The traditional method of assigning causes of death to verbal autopsies (VAs), physician-certified verbal autopsy (PCVA), has been shown to have varying accuracy. Computer-coded verbal autopsy (CCVA) is a promising alternative to the standard approach of PCVA because of its high speed, low cost, and reliability. An innovative method of CCVA, the Random Forest (RF) method from machine learning, was found to outperform PCVA in almost all settings, according to a study by researchers from IHME and the Bill & Melinda Gates Foundation as part of the Population Health Metrics Research Consortium (PHMRC).
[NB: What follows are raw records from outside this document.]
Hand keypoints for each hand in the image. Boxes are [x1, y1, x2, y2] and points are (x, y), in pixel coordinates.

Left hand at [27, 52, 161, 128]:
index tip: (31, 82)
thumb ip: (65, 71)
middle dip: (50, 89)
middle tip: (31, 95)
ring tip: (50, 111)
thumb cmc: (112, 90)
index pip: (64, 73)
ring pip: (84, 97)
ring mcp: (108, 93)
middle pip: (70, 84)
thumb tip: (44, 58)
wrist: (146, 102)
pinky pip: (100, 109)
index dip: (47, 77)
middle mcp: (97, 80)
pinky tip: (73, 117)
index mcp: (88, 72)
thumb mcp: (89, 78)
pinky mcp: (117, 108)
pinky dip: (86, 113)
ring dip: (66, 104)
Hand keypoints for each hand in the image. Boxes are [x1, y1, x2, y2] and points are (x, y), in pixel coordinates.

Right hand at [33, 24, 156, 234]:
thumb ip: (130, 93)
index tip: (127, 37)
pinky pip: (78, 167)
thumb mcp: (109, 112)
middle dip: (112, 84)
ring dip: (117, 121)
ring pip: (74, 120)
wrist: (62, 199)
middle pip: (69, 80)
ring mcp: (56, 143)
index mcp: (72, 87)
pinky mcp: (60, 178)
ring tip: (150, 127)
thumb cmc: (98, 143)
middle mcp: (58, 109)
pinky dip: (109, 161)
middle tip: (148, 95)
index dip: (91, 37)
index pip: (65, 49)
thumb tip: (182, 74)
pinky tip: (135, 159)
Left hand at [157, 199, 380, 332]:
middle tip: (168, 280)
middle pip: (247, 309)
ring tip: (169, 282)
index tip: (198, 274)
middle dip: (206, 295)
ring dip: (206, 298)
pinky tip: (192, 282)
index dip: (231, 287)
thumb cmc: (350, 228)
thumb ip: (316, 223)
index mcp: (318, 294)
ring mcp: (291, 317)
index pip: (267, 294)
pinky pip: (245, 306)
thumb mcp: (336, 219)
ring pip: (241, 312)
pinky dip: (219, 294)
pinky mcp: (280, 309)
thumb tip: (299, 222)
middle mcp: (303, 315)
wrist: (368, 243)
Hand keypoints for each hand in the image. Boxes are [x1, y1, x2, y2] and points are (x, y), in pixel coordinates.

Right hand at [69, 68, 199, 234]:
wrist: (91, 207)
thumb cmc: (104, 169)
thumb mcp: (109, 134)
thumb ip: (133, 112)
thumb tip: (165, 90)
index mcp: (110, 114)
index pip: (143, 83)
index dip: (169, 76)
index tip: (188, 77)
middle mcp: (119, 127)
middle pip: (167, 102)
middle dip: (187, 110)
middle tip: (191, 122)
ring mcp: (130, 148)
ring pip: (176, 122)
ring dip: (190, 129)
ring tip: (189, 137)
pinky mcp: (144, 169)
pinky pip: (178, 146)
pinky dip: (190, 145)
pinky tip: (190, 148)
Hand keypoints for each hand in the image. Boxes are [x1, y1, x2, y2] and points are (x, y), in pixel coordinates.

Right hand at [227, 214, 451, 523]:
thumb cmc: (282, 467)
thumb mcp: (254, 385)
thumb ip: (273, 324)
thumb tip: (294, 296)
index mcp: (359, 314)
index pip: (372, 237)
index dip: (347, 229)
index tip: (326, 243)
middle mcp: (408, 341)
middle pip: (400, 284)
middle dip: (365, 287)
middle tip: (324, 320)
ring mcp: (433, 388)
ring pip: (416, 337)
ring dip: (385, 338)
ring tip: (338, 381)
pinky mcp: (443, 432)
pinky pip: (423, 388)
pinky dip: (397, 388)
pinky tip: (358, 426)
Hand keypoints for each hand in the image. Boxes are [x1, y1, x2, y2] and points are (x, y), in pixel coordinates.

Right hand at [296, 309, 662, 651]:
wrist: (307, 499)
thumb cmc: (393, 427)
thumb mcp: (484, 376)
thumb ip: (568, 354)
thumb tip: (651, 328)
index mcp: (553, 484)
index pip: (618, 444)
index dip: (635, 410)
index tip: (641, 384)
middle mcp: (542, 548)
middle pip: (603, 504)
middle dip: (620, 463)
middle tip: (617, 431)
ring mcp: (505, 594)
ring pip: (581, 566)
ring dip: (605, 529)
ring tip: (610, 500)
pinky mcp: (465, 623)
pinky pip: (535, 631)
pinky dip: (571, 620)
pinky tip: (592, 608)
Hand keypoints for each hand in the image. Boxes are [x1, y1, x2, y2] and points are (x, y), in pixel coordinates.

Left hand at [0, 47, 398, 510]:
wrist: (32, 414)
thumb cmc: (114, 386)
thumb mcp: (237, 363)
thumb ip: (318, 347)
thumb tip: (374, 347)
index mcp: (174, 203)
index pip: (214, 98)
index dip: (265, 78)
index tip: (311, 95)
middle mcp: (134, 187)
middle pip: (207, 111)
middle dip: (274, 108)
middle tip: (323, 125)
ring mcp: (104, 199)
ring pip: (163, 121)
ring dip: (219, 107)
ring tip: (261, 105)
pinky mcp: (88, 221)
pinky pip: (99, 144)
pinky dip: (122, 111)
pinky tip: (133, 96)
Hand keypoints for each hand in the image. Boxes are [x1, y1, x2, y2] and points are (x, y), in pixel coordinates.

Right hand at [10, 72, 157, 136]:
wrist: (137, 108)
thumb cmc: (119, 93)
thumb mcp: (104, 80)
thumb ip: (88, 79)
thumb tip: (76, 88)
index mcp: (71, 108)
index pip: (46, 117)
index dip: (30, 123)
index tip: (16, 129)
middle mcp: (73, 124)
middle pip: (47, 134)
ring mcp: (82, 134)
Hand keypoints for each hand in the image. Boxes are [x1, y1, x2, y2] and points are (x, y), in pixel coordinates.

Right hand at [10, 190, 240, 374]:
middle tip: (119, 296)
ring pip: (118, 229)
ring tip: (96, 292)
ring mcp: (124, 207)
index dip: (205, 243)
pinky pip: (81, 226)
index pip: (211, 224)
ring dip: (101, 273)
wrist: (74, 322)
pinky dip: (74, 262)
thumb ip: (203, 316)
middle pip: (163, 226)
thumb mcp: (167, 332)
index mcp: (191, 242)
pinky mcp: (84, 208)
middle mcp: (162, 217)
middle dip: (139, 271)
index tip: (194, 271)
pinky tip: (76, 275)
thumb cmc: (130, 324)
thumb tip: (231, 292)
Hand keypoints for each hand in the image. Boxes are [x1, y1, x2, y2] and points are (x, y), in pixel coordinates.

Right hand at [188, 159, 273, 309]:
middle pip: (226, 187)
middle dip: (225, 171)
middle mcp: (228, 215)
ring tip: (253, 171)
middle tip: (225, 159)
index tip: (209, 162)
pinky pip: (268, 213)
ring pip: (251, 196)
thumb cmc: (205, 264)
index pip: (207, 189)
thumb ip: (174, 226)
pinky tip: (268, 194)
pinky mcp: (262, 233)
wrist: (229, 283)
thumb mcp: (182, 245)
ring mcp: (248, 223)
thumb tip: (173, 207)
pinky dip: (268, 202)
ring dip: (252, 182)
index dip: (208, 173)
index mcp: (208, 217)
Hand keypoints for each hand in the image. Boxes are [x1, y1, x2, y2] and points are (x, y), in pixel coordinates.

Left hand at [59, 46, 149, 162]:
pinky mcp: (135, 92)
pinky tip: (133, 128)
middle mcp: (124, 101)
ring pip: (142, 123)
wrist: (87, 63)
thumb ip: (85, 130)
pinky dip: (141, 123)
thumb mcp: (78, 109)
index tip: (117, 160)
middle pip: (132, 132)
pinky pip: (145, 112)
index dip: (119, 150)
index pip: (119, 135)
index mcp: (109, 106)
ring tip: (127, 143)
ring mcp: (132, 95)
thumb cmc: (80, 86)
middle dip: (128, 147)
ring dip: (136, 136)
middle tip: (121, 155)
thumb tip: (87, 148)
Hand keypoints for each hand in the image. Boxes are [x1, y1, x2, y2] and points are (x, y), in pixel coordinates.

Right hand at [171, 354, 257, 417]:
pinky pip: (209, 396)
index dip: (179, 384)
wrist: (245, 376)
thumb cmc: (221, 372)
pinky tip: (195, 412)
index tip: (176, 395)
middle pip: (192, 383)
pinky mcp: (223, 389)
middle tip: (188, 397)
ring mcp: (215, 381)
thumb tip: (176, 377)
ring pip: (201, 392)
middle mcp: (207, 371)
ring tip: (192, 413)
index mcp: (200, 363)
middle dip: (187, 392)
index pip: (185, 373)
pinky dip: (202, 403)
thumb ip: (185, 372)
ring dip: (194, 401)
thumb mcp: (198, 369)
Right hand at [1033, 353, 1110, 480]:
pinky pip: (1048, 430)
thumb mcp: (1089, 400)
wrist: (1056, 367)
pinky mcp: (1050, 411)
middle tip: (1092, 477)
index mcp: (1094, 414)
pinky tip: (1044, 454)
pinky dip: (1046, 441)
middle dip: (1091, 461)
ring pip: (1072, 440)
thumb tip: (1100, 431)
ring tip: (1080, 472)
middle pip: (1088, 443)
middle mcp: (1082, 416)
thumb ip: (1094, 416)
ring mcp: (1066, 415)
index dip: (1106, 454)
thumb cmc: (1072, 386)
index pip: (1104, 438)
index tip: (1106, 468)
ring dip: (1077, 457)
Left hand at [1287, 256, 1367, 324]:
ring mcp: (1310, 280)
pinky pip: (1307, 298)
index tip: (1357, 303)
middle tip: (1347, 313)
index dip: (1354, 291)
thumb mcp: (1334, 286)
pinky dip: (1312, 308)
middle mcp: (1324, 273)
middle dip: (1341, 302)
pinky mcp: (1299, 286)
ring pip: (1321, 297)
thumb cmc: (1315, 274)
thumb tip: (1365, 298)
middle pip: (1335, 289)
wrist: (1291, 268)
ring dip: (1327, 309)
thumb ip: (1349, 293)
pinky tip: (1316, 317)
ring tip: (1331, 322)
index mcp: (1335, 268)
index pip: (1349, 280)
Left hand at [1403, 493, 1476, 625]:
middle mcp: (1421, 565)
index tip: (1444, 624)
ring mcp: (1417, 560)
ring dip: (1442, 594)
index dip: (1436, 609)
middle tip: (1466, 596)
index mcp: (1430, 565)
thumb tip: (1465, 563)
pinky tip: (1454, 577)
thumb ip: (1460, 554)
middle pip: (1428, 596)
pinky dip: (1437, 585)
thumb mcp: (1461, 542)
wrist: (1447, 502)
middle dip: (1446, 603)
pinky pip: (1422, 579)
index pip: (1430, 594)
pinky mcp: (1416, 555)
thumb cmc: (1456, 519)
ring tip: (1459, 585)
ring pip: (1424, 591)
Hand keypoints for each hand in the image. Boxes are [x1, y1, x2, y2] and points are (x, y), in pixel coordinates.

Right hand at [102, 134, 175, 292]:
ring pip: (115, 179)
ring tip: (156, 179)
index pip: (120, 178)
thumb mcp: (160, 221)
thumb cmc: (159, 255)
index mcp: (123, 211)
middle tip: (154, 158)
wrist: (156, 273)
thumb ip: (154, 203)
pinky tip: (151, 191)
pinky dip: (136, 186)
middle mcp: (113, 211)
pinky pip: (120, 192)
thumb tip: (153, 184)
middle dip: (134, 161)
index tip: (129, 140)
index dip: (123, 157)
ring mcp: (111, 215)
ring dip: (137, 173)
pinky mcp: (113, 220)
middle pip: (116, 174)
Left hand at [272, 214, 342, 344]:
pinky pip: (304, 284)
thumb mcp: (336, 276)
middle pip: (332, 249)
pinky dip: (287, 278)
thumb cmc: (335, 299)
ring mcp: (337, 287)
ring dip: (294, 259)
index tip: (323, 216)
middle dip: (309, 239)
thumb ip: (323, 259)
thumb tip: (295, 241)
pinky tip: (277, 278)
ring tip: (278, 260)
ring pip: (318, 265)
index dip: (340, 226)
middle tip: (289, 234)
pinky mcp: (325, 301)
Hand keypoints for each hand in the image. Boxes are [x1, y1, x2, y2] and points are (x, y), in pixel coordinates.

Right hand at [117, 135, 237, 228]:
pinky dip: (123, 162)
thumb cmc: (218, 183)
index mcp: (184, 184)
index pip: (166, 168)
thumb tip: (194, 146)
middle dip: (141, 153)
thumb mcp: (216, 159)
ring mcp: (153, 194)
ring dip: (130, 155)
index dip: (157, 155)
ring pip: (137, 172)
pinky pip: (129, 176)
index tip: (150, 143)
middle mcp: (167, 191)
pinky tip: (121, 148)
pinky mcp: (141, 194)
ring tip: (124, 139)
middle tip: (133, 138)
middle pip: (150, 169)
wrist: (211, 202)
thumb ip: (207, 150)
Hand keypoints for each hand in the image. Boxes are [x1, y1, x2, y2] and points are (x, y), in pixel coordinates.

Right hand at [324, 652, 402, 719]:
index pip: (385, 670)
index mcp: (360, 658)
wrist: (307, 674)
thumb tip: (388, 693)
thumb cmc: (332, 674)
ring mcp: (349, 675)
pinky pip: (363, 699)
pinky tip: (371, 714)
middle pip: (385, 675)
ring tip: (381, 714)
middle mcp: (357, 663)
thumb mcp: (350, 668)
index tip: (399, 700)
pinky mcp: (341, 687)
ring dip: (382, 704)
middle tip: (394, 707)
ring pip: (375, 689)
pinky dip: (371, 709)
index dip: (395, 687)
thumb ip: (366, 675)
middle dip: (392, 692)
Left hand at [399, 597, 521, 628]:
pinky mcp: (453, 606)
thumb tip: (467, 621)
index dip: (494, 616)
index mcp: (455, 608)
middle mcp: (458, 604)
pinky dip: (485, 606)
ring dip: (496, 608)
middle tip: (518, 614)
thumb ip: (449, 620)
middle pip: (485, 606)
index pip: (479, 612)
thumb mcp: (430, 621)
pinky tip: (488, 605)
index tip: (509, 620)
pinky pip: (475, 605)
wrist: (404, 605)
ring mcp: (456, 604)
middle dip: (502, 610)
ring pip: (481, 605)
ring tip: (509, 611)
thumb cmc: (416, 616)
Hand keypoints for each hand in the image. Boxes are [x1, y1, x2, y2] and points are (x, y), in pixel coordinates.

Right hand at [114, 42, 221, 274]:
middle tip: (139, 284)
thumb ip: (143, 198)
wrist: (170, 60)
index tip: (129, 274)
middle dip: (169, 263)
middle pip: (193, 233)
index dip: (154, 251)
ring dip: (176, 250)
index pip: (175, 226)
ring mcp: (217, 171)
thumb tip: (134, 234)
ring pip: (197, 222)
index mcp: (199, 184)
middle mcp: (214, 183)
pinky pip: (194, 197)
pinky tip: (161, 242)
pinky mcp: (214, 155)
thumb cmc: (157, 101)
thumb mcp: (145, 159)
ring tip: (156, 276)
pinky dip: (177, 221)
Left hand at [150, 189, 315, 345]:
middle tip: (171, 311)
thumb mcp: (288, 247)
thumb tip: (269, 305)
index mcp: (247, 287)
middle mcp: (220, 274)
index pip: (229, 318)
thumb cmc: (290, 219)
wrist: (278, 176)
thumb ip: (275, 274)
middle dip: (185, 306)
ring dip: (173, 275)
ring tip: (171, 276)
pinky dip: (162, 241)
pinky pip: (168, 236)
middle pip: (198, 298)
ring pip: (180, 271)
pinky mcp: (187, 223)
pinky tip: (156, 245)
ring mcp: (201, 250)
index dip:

In CCVA, VA interviews are analyzed by computer to estimate causes of death in individuals and the distribution of causes of death over a population. This study, Random forests for verbal autopsy analysis: multisite validation study using clinical diagnostic gold standards, examines the accuracy of the RF method compared to a dataset of deaths with known causes and with PCVA, a widely used VA method.

Research objective

Machine learning methods are computer algorithms that infer patterns from examples. This study used a machine learning method that is a combination of several simple methods and assessed the performance of the new RF method,  using validated, gold standard deaths collected as part of the PHMRC gold standard verbal autopsy validation study. The PHMRC has undertaken the five-year study to develop a range of new analytical methods for VA and test these methods using data collected at six sites in four countries (Mexico, Tanzania, India, and the Philippines).
This study was designed to assess the accuracy of the RF method for adult, child, and neonatal VAs and compare the quality of the RF method with PCVA. It is part of ongoing work by IHME to develop the most accurate and efficient methods of predicting causes of death from verbal autopsies.
The Random Forest method was tested both with and without household recall of health care experience. Household recall of health care experience includes any information the caretaker has about the patient's medical treatment, including whether health workers provided documentation for the cause of hospitalization or cause of death.
The RF method was as good as or better than PCVA, both in correctly determining cause of death at the individual level and in accurately estimating the cause-specific mortality fraction at the population level. The only exception was nonsignificantly lower cause-specific mortality fraction accuracy for neonates with health care experience information included.
With health care experience, accuracy of the RF method in determining individual cause of death (called chance-corrected concordance) was 3.4 percentage points higher for adults, 3.2 percentage points higher for children, and 1.6 percentage points higher for neonates, compared to PCVA. The cause-specific mortality fraction accuracy was 0.097 higher for adults and children and 0.007 lower for neonates. Without health care experience, chance-corrected concordance with the RF method was 8.1 percentage points higher than PCVA for adults, 10.2 percentage points higher for children, and 5.9 percentage points higher for neonates. The cause-specific mortality fraction accuracy was higher for the RF method compared to PCVA by 0.102 for adults, 0.131 for children, and 0.025 for neonates.

Analytical approach

The RF method is based on a "decision tree," a structure for representing a complex function as branching decisions. The decision between two possibilities is made by starting from the top level and progressing to the next level, following the branch to the right if a symptom is endorsed and to the left if not. In the RF method, the decision trees are generated automatically from the training dataset without guidance from human experts.
This study used a multisite sample of 12,542 VAs collected as part of the PHMRC gold standard VA validation study. The RF method was compared to these gold standard cause of death assignments, which were based on strictly defined clinical diagnostic criteria, as well as to the results from PCVA on the same dataset.

Policy implications

It may take days for a team of physicians to complete a VA survey analysis, while a computer approach requires only seconds of processing on hardware that is currently affordably available. Results from this study show that the RF method outperforms PCVA and is preferable in terms of time and cost.
Using machine learning also leads to reliability, since the same interview responses will lead to the same cause of death assignment every time. This is an important advantage over PCVA, which can produce results of widely varying quality among different physicians, depending on their training and experience. The authors recommend RF as the technique of choice for analyzing past and current VAs.

Flaxman AD, Vahdatpour A, Green S, James SL, Murray CJL, the Population Health Metrics Research Consortium (PHMRC). Random Forests for verbal autopsy analysis: multisite validation study using clinical diagnostic gold standards. Population Health Metrics. 2011; 9:29.